* Reading text
══════

Planning for a generator is crucial to your construction site’s success. Whether you need electric power for your equipment or lighting, planning ahead of time and implementing the right safety precautions will make all the difference in ensuring that you can get work done on time and with minimal risk. Thankfully, there are ways to avoid potential risks.

What will you be using the generator for?

The first thing to consider when planning for a generator is what you will be using it for. Many construction sites can have a very high need for power, meaning you will likely require a fairly large generator. In addition, is it important to plan where the power will need to go? If you have a particularly large site, it may be beneficial to have two medium-sized generators as opposed to one large generator.

Do you need to plan space for your generator?

When planning your site you have a lot to take into consideration, from office space and rest areas, however equally important is allocated enough space for your generator. Many high power industrial generators are the size of a shipping container and so it is not a case of finding space down the line. The space will also need to be stable and level ground. You also need to think about how accessible the generator is, continued access will be needed for monitoring the generator’s control panel and to refuel the engine.

How to prepare for your generator

Prior to the arrival of your generator, there are some important things to prepare for. The biggest of which is will there be a clear route to the delivery vehicle or equipment. It is sometimes best to arrange for your generator to be installed first, this has the added benefit of allowing you to use the power from the generator during the development of the rest of your site.

How will you route the cables from your generator?

Cabling runs should be planned well in advance on a modern industrial site. With heavy machinery moving around the site and potentially loose or uneven ground, you must ensure the cables are routed in a way to not pose a risk of damage to the cable or inhibit the day to day running of the site. It is often not feasible to bury the cable as would be done at a permanent site, however, you do have many other options, such as overhead cable runs or cable shrouds.

Will your generator be easy to access?

══════

* Set task 1
Reproduce the stretch of the generator planning text from "Planning for a generator is crucial" through "for your generator?" word for word.

* Data supplied

══════

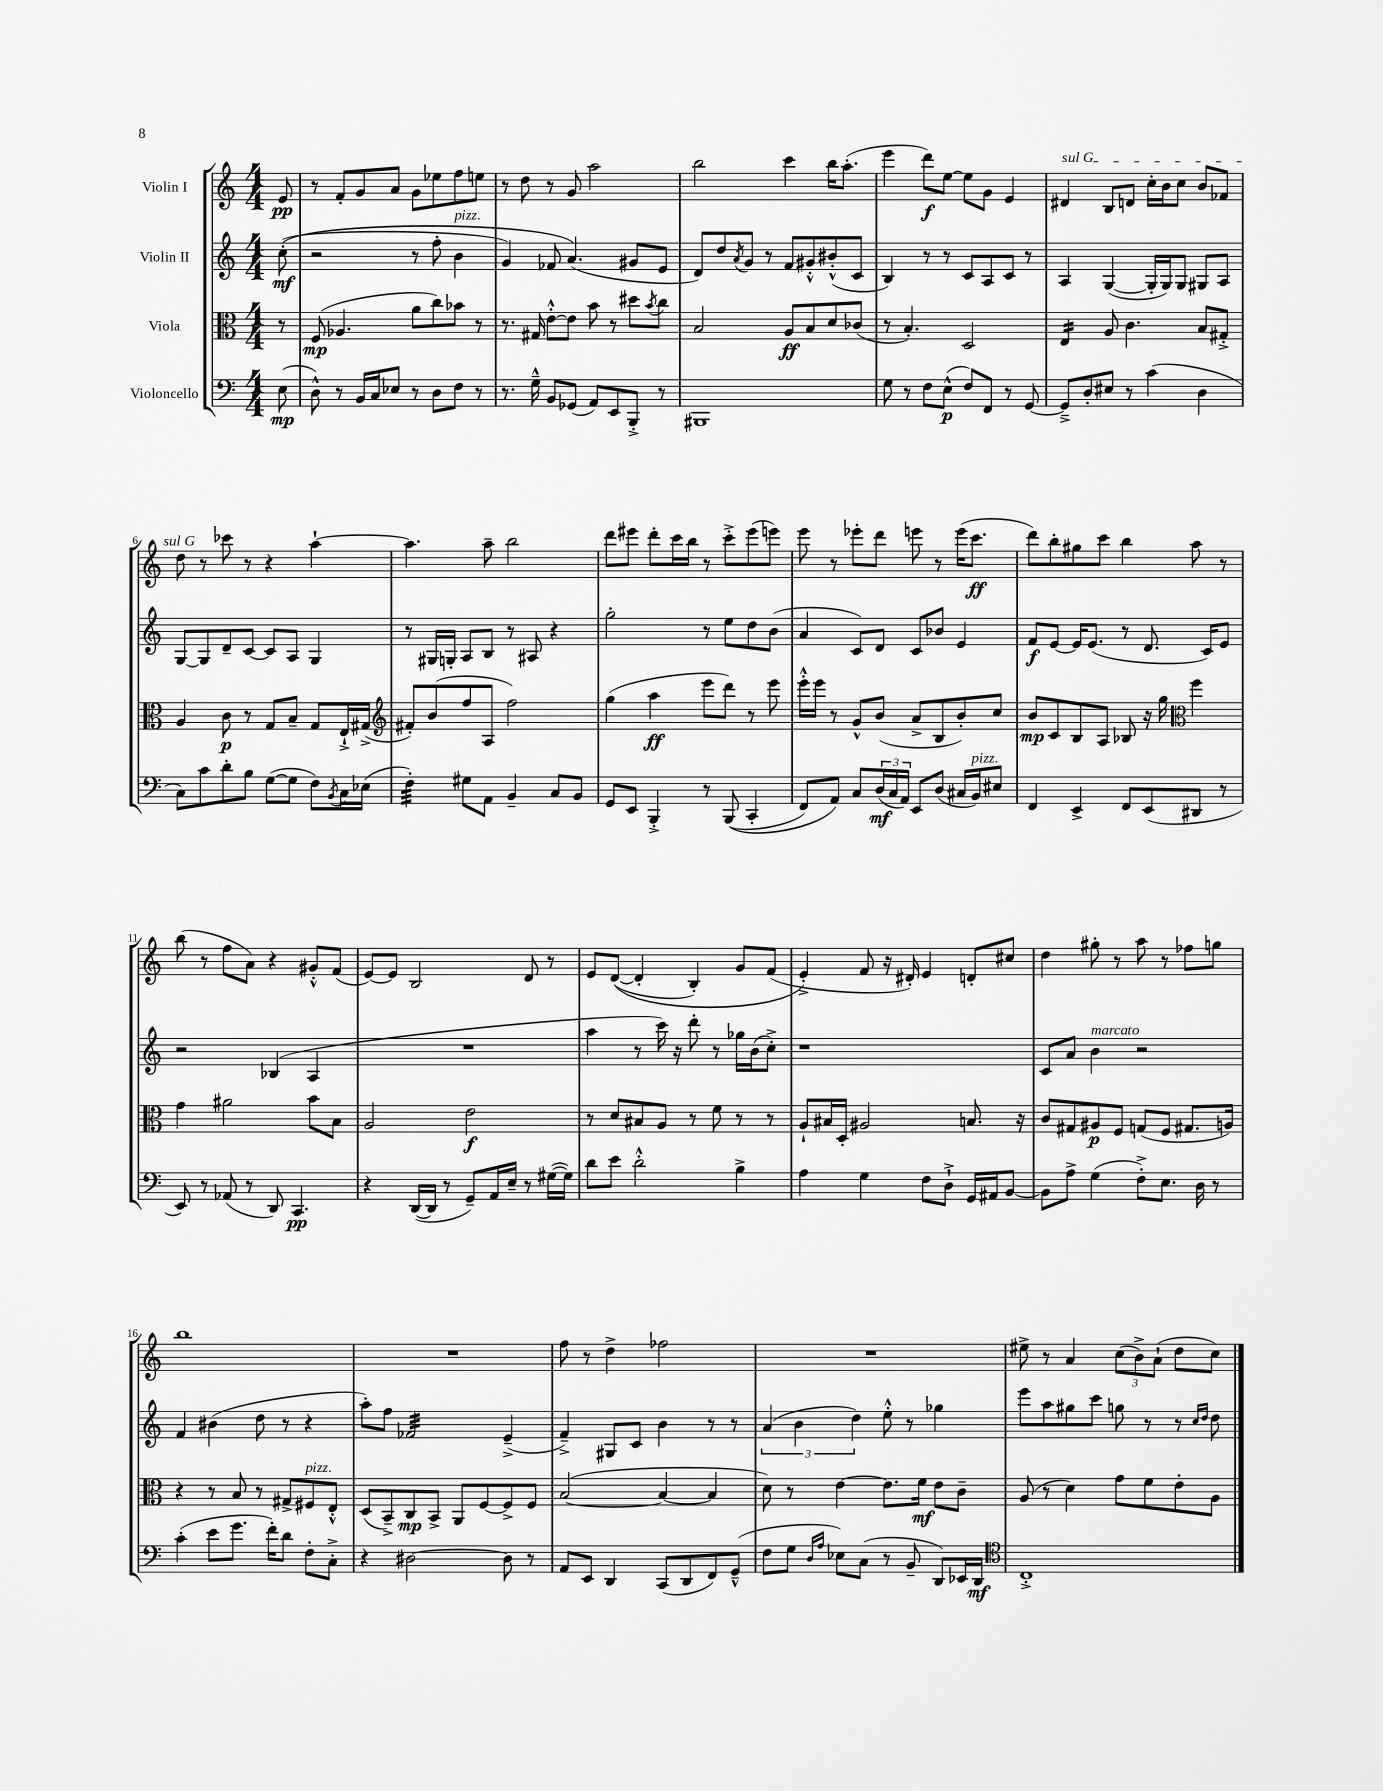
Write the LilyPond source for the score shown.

<<
\new StaffGroup <<
\new Staff = "s0" \with { instrumentName = "Violin I" } {
    \clef treble \key c \major \numericTimeSignature \time 4/4 \partial 8
    e'8\pp |
    r8 f'8-. g'8 a'8 g'8 ees''8 f''8 e''8 |
    r8 d''8 r8 g'8 a''2 |
    b''2 c'''4 b''16 a''8.-.( |
    e'''4 d'''8\f) e''8~ e''8 g'8 e'4 |
    \once \override TextSpanner.bound-details.left.text = \markup { \italic "sul G" } dis'4\startTextSpan b8 d'8 c''16-. b'16 c''8 b'8 fes'8 |
    d''8\stopTextSpan r8 ces'''8 r8 r4 a''4~-! |
    a''4. a''8-- b''2 |
    d'''8 eis'''8 d'''8-. c'''16 b''16 r8 c'''8-.-> eis'''8( e'''8) |
    e'''8 r8 ees'''8-. d'''8 e'''8 r8 e'''16( c'''8.\ff |
    d'''8) b''8-. gis''8 c'''8 b''4 a''8 r8 |
    b''8( r8 f''8 a'8) r4 gis'8-.-^ f'8( |
    e'8~) e'8 b2 d'8 r8 |
    e'8 d'8~(\( d'4-. b4-.) g'8 f'8( |
    e'4-.->\) f'8 r16 dis'16-.) e'4 d'8-. cis''8 |
    d''4 gis''8-. r8 a''8 r8 fes''8 g''8 |
    b''1 |
    R1 |
    f''8 r8 d''4-> fes''2 |
    R1 |
    eis''8-> r8 a'4 \tuplet 3/2 { c''8( b'8->) a'8-!( } d''8 c''8) \bar "|." |
}
\new Staff = "s1" \with { instrumentName = "Violin II" } {
    \clef treble \key c \major \numericTimeSignature \time 4/4 \partial 8
    c''8-.\mf(\( |
    r2 r8 f''8-. b'4^\markup { \italic "pizz." } |
    g'4) fes'8 a'4.(\) gis'8 e'8 |
    d'8) d''8 \acciaccatura { a'8 } g'8 r8 f'8 gis'8-.-^ bis'8-.-^( c'8 |
    b4) r8 r8 c'8 a8 c'8 r8 |
    a4 g4~( g16-. g16) g8 gis8 a8 |
    g8~ g8 d'8-- c'8~ c'8 a8 g4 |
    r8 gis16 g16-. a8 b8 r8 ais8 r4 |
    g''2-. r8 e''8 d''8 b'8( |
    a'4 c'8) d'8 c'8 bes'8 e'4 |
    f'8\f e'8~ e'16 e'8.( r8 d'8. c'16) e'8 |
    r2 bes4( a4 |
    R1 |
    a''4 r8 c'''16) r16 d'''8-. r8 ges''16 b'16( c''8-.->) |
    r1 |
    c'8 a'8 b'4^\markup { \italic "marcato" } r2 |
    f'4 bis'4( d''8 r8 r4 |
    a''8-.) f''8 fes'2:32 e'4--->( |
    f'4--->) gis8 c'8 b'4 r8 r8 |
    \tuplet 3/2 { a'4( b'4 d''4) } e''8-.-^ r8 ges''4 |
    e'''8 a''8 gis''8 c'''8 g''8 r8 r8 \grace { c''16 d''16 } d''8 \bar "|." |
}
\new Staff = "s2" \with { instrumentName = "Viola" } {
    \clef alto \key c \major \numericTimeSignature \time 4/4 \partial 8
    r8 |
    f8\mp( aes4. a'8 c''8) bes'8 r8 |
    r8. gis16 e'8~-.-^ e'8 b'8 r8 dis''8 \acciaccatura { b'8 } c''8 |
    b2 a8\ff b8 d'8 ces'8( |
    r8 b4.-.) d2 |
    e4:16 a8 c'4. b8 gis8-.-> |
    a4 c'8\p r8 g8 b8-- g8 e16-!-> gis16->( |
    \clef treble fis'8-.) b'8( f''8 a8 f''2) |
    g''4( a''4\ff e'''8 d'''8) r8 e'''8 |
    e'''16-.-^ e'''16 r8 g'8-^ b'8( a'8-> b8 b'8-.) c''8 |
    b'8\mp c'8 b8 a8 bes8 r16 g''16 \clef alto f''4 |
    g'4 ais'2 b'8 b8 |
    a2 e'2\f |
    r8 d'8 bis8 a8 r8 f'8 r8 r8 |
    a8-! bis16 d16-. ais2 b8. r16 |
    c'8 gis8 ais8\p f8 g8( f8 gis8. a16) |
    r4 r8 b8 r8 gis8-> fis8^\markup { \italic "pizz." } e8-.-^ |
    d8( b,8--->) c8\mp b,8-> a,8 f8~ f8-> f8 |
    b2~( b4~ b4 |
    d'8) r8 e'4~ e'8. f'16\mf e'8 c'8-- |
    a8( r8 d'4) g'8 f'8 e'8-. a8 \bar "|." |
}
\new Staff = "s3" \with { instrumentName = "Violoncello" } {
    \clef bass \key c \major \numericTimeSignature \time 4/4 \partial 8
    e8\mp( |
    d8-^) r8 b,16 c16 ees8 r8 d8 f8 r8 |
    r8. g16---^ b,8 ges,8( a,8) e,8 b,,8-.-> r8 |
    bis,,1 |
    g8 r8 f8 e8-^\p( f8) f,8 r8 g,8~ |
    g,8---> d8-. eis8 r8 c'4( d4 |
    c8) c'8 d'8-. b8 g8~( g8 f8) \acciaccatura { b,8 } c16 ees16( |
    f4:32-.) gis8 a,8 b,4-- c8 b,8 |
    g,8 e,8 b,,4-.-> r8 b,,8(\( c,4-. |
    f,8) a,8\) c8 \tuplet 3/2 { d16\mf( c16 a,16) } e,8 d8( cis16 b,16^\markup { \italic "pizz." }) eis8 |
    f,4 e,4-> f,8 e,8( dis,8 r8 |
    e,8) r8 aes,8( r8 d,8) c,4.\pp |
    r4 d,16~( d,16 r8 g,8--) a,16 e16-- r8 gis16~( gis16) |
    d'8 e'8 d'2-.-^ b4-> |
    a4 g4 f8 d8-!-> g,16 ais,16 b,8~ |
    b,8 a8-> g4( f8-.->) e8. d16 r8 |
    c'4-.( e'8 g'8. f'16-.) d'8 f8-. c8-.-> |
    r4 dis2~ dis8 r8 |
    a,8 e,8 d,4 c,8( d,8 f,8) g,8---^( |
    f8 g8 \grace { d16 a16 } ees8) c8( r8 b,8-- d,8) ees,16 d,16\mf |
    \clef tenor c1-.-> \bar "|." |
}
>>
>>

══════

* Set task 2
Find each line in the records that contains the string "pizz", with case counting, and copy those lines out.

* Final result 1
Planning for a generator is crucial to your construction site’s success. Whether you need electric power for your equipment or lighting, planning ahead of time and implementing the right safety precautions will make all the difference in ensuring that you can get work done on time and with minimal risk. Thankfully, there are ways to avoid potential risks.

What will you be using the generator for?

The first thing to consider when planning for a generator is what you will be using it for. Many construction sites can have a very high need for power, meaning you will likely require a fairly large generator. In addition, is it important to plan where the power will need to go? If you have a particularly large site, it may be beneficial to have two medium-sized generators as opposed to one large generator.

Do you need to plan space for your generator?

* Final result 2
    r2 r8 f''8-. b'4^\markup { \italic "pizz." } |
    r4 r8 b8 r8 gis8-> fis8^\markup { \italic "pizz." } e8-.-^ |
    f,8) a,8\) c8 \tuplet 3/2 { d16\mf( c16 a,16) } e,8 d8( cis16 b,16^\markup { \italic "pizz." }) eis8 |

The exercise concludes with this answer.